**EXTRAIT DU TEXTE**
Mary Sue attire donc la sympathie. Mieux encore: les personnes âgées l'aiment comme leur propre fille et les enfants comme une grande sœur, les autres filles ne souhaitent rien d'autre que l'avoir pour meilleure amie. Et surtout, surtout: dans le cadre de la fanfic, le célibataire le plus convoité sera aussitôt amoureux d'elle même si dans le canon il est gay ou a fait vœu de chasteté.
Ou bien c'est un personnage (souvent le héros) déjà pris, mais tout aussi convoité. Dans ce cas, sa love interest canonique s'effacera sagement/s'enfuira avec un autre homme/mourra dans d'atroces souffrances, souvent après qu'il aie été révélé qu'elle était en fait méchante, une traîtresse, ou/et qu'elle trompait le héros avec un autre depuis longtemps. Tout cela indépendamment du fait que dans le canon elle soit mariée au héros, soit d'un fidélité exemplaire, qu'ils aient des enfants (qui dans ce cas périront aussi) et qu'ils aient prononcé tous les serments possibles: la Mary Sue, et par extension son créateur, veut son conjoint, et l'aura. Cela s'appelle une Sue relationnelle.
Dans le cadre d'une histoire originale, elle rencontrera un Gary Stu aussi incroyable qu'elle et il sera le seul auquel elle retournera ses sentiments. Car ce Gary ne sera pas, loin de là, le seul homme amoureux de la Sue. Il y aura aussi le meilleur ami ou le frère du Gary Stu, le bon copain comic relief, le grand méchant (ou son fils), le voleur de grand chemin beau ténébreux croisé en route et le petit acolyte rigolo, sans oublier les amis d'enfance et les camarades de classe. Cela, sans que la Sue l'aie recherché un seul instant.

**ENTRÉES AFFICHÉES**
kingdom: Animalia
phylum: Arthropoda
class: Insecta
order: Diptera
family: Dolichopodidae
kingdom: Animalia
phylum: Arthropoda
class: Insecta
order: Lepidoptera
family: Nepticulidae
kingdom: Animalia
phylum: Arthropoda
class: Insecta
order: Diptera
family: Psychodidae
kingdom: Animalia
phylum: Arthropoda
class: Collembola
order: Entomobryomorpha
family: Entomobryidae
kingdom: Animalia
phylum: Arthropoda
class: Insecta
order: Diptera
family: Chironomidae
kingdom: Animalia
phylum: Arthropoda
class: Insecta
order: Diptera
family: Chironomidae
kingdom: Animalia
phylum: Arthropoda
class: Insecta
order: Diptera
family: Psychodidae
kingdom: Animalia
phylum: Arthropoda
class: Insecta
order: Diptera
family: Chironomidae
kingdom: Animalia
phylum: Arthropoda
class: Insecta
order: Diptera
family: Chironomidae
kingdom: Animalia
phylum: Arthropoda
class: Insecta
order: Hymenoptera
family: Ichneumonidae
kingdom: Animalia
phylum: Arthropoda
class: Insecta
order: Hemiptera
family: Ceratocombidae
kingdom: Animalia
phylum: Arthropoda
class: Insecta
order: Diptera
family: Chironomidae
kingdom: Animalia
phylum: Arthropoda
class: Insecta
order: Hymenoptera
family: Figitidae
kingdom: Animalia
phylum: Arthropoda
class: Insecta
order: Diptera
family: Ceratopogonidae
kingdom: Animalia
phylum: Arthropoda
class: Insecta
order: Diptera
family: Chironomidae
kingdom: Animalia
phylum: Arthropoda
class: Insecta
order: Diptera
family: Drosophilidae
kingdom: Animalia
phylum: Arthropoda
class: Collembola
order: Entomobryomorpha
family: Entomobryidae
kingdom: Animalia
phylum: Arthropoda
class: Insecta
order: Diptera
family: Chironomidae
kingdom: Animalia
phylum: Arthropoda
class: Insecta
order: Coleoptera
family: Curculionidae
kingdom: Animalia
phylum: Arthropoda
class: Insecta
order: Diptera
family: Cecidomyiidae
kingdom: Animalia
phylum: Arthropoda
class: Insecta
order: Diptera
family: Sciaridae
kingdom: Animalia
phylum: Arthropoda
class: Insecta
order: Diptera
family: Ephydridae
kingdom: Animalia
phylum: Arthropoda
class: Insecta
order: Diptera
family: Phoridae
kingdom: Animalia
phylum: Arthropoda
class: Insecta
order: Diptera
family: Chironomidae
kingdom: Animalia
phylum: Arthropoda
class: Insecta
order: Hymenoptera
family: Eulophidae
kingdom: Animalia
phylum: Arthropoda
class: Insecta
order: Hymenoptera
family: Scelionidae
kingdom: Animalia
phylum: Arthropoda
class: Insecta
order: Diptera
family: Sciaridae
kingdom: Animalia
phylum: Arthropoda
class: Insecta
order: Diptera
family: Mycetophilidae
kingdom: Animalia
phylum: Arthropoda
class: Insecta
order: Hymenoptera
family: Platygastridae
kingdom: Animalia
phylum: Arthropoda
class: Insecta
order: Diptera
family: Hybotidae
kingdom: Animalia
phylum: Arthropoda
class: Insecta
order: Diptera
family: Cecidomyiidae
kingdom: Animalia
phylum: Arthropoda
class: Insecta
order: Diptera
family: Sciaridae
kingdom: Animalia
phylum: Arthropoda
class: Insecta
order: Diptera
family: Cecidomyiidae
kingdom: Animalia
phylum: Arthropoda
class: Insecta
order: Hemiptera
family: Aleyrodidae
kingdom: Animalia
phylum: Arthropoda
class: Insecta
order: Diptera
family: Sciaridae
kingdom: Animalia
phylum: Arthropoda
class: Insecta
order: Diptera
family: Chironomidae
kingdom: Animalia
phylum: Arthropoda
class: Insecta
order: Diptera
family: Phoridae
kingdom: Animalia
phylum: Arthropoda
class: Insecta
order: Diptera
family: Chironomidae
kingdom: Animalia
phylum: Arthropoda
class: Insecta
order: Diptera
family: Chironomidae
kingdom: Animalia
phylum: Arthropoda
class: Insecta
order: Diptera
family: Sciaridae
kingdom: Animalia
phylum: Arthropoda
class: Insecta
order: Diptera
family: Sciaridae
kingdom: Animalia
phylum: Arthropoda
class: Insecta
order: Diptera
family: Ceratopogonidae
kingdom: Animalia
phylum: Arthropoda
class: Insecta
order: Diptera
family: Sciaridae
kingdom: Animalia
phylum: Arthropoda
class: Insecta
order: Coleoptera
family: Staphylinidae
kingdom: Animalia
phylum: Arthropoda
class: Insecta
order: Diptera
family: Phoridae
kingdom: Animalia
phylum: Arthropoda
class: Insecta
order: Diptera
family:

**SÉRIE D'EXERCICES**
A - Dans l'extrait sur la Mary Sue, quel nom donne-t-on au cas où le personnage convoité est déjà en couple et où sa partenaire canonique est écartée ?
B - Écrivez la suite de l'extrait sur la Mary Sue, à partir de sa dernière phrase.

**RÉPONSES DANS L'ORDRE**
A - Une Sue relationnelle.

B -
Vous pensiez peut-être que c'était très Gary Stuesque de la part de James Bond ou Iron man d'avoir toutes les femmes qu'ils veulent? Et bien, pas exactement: comme tous les personnages à la Casanova, ils ont recherché cette situation. Un Dom Juan qui a toutes les filles à ses pieds, mais parce qu'il les a activement séduites, n'est pas Gary Stu pour autant (et la remarque est la même pour une femme qui chercherait de façon effective à charmer les garçons, d'ailleurs).
Mary Sue, elle, n'a jamais voulu cela. Si tout le monde est forcément amoureux d'elle, c'est juste parce qu'elle se contente d'être ce qu'elle est, formidable, et le charme agit tout seul. Le plus souvent, elle ignore d'ailleurs qu'elle a séduit tant d'hommes, ou même de femmes! Les personnages qui changent d'orientation sexuelle en une nuit pour convoiter la Sue à leur tour , ça arrive dans les travaux destiné à un public adulte.
Si Mary Sue se doute de quelque chose, soupir: "Pourquoi faut -il que tout le monde tombe amoureux de moi?"
N'existe -t-il donc personne qui ne n'aime ni ne respecte la Sue? Oui, mais ces gens qui la détestent ou la craignent, et c'est ce à quoi on les reconnait, sont des (grands) méchants! Ou bien, c'est la peste de l'école, mais c'est parce qu'elle jalouse la Sue. Et peut-être qu'un jour tout ce monde révisera son jugement et l'aimera aussi. De façon générale Mary Sue inspire toujours des sentiments forts: personne, dans le casting principal, ne peut se permettre de lui être indifférent. De toute façon, la moralité est centralisée sur celle de la Sue. En d'autres termes, elle a toujours raison. Et quand bien même ce n'est pas le cas: pas grave, personne ne lui en veut, elle peut avoir tué, trahi, torturé, elle sera rapidement pardonnée. Mais pas les autres personnages qui en font autant, bien sûr.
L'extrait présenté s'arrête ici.